Mudanças em autoprodução
Atualmente, os consumidores enquadrados como autoprodução remota, sócios de projetos localizados em outras localidades, inclusive outros submercados, pagam encargos correspondentes apenas ao seu consumo líquido. Ou seja, ao consumo que excede à energia gerada. A modalidade de autoprodução tem sido perseguida como uma alternativa para tornar a migração ao mercado livre mais competitiva para grandes consumidores, que se associam aos geradores renováveis e, em muitos casos, compartilham o financiamento da construção dos projetos.
O crescimento tem sido grande, e muitos projetos são desenvolvidos sem uma parceria prévia com o consumidor, que entra na sociedade em um momento posterior. Como há um número limitado de grandes consumidores que viabilizem, sozinhos, os projetos de geração, os geradores buscam vários consumidores médios que possam comprar uma participação no projeto.
O relatório do PL 414 muda isso. Para empreendimentos de autoprodução outorgados depois da publicação da lei, o consumo líquido será apurado, e o desconto vai ser aplicado somente para energia autuproduzida no mesmo local de consumo. A mudança não vale para autoprodutores que atendam carga mínima individual de 30 MW – ou seja, os grandes consumidores de energia.
Além disso, a outorga conferida ao autoprodutor deverá conter a identificação do acionista autoprodutor e sua respectiva participação na sociedade titular da outorga. A inclusão de novos acionistas deverá ser precedida de anuência da Aneel. Assim, a agência terá maior controle sobre os projetos de autoprodução, e visibilidade em relação aos encargos que acabarão sendo custeados pelos demais consumidores, em virtude do desconto.
Desconto no fio
A lei 14.120/2021 trouxe uma mudança a respeito do desconto no fio para fontes incentivadas. Publicada em fevereiro de 2021, deu como prazo final para obtenção de outorgas o fim de fevereiro deste ano.
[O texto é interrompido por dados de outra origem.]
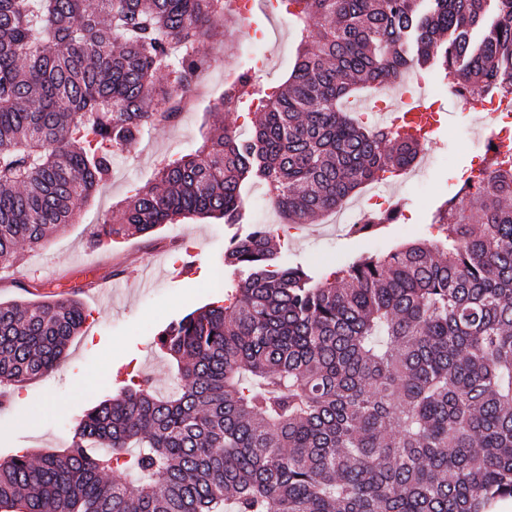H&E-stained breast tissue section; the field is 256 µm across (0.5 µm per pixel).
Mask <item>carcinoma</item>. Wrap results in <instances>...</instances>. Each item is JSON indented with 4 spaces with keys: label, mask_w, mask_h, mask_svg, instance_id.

Ou seja, a partir de março, as novas outorgas para fontes renováveis não contarão mais com o desconto pelo uso da rede de transmissão e distribuição.
Além disso, os empreendimentos tem prazo de até 48 meses para entrada em operação de todas suas unidades geradoras, contados a partir da outorga.
O relatório do PL 414 prevê a prorrogação do prazo de 48 meses quando o descumprimento deste for provocado pela inexistência ou indisponibilidade de conexão com a rede de transmissão, ou insuficiência da rede para escoamento da totalidade da potência outorgada no ponto de conexão solicitado pelo titular da outorga do empreendimento.
A prorrogação será válida desde que o motivo do atraso não for responsabilidade da geradora, e sim da transmissora. Além disso, os projetos de geração deverão ter firmado contrato de uso do sistema de transmissão (Cust) ou contrato de conexão ao sistema de transmissão (CCT).Não há limite para a prorrogação, que será dada pelo prazo correspondente ao atraso provocado.